Ces chiffres ne tiennent pas compte des boursiers et partent du postulat qu’un étudiant vit en dehors du domicile parental pendant toute la durée de ses études.
Au total, c’est une augmentation de 500 euros qui s’appliquera à tous les étudiants lors de cette nouvelle année universitaire ; un chiffre que Félix Sosso, porte-parole de la FAGE, qualifie d’ « historique ».
Sur RTL mercredi, il alertait sur le phénomène de « salariat contraint », qui oblige les étudiants à travailler pendant leurs études, mettant à mal leur cursus universitaire. « Au-delà de 16 heures [de travail] par semaine, il y a un impact considérable sur les études. [Les étudiants] ont deux fois plus de chances d’échouer en licence », a-t-il ajouté.

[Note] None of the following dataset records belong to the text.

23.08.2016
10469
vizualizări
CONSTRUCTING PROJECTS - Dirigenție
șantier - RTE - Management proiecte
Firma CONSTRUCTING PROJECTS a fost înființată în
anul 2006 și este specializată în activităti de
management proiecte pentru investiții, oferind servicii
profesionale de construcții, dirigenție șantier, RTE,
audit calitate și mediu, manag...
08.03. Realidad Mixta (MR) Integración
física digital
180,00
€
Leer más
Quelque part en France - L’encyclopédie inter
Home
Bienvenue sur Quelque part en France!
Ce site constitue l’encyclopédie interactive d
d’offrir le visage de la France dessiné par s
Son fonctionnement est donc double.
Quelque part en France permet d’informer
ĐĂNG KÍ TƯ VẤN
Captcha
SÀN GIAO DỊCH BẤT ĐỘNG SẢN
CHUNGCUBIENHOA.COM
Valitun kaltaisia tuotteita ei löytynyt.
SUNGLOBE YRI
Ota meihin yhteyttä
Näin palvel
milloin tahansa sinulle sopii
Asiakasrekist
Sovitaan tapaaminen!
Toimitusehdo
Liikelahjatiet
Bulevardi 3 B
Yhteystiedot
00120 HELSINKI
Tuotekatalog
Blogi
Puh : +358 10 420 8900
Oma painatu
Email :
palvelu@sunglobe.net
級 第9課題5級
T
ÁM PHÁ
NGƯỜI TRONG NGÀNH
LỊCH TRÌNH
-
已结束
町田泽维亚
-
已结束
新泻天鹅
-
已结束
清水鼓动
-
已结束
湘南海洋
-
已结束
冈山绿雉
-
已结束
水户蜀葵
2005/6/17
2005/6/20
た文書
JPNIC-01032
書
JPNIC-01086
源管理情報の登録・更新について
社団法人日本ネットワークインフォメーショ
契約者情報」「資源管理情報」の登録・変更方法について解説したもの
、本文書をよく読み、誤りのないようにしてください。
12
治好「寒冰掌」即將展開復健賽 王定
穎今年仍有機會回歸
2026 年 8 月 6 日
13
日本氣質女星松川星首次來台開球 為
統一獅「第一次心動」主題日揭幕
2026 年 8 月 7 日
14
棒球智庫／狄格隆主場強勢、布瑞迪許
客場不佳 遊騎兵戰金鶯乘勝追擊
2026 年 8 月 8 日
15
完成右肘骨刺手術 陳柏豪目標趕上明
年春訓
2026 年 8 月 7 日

Les données de l’UNEF dressent un tableau similaire, soulignant une augmentation annuelle de 595 euros.
Effets inflationnistes
La France, à l’instar de ses homologues européens, est confrontée à une inflation de taille depuis la fin de la pandémie de la Covid-19 et l’invasion russe en Ukraine, qui ont perturbé les chaînes d’approvisionnement mondiales et fait grimper les prix de l’énergie.
La hausse des prix a atteint 4,5 % en glissement annuel en juin en France, après un pic de 6,3 % début 2023.
En mars, le gouvernement a annoncé 500 millions d’euros pour la rentrée universitaire afin d’augmenter le montant des bourses et d’élargir les critères d’éligibilité, dans le but d’atténuer les effets les plus néfastes de l’inflation, soulignait Sylvie Retailleau, ministre de l’Enseignement supérieur et de la Recherche, sur France Inter mercredi.
Une « réforme structurelle » de l’octroi des bourses est également en cours, bien que les détails restent encore inconnus.
Enfin, lors de sa candidature à l’élection présidentielle de 2017, le président français Emmanuel Macron s’était engagé à construire 60 000 nouveaux logements étudiants d’ici 2022, dans le but de réduire le prix des loyers.
En avril 2023, le ministère de la Transition écologique soulignait que moins de 40 000 logements avaient été effectivement construits ou rénovés, selon plusieurs médias. L’UNEF affirme que seuls 3 000 nouveaux logements « CROUS » ont été construits au cours des six dernières années.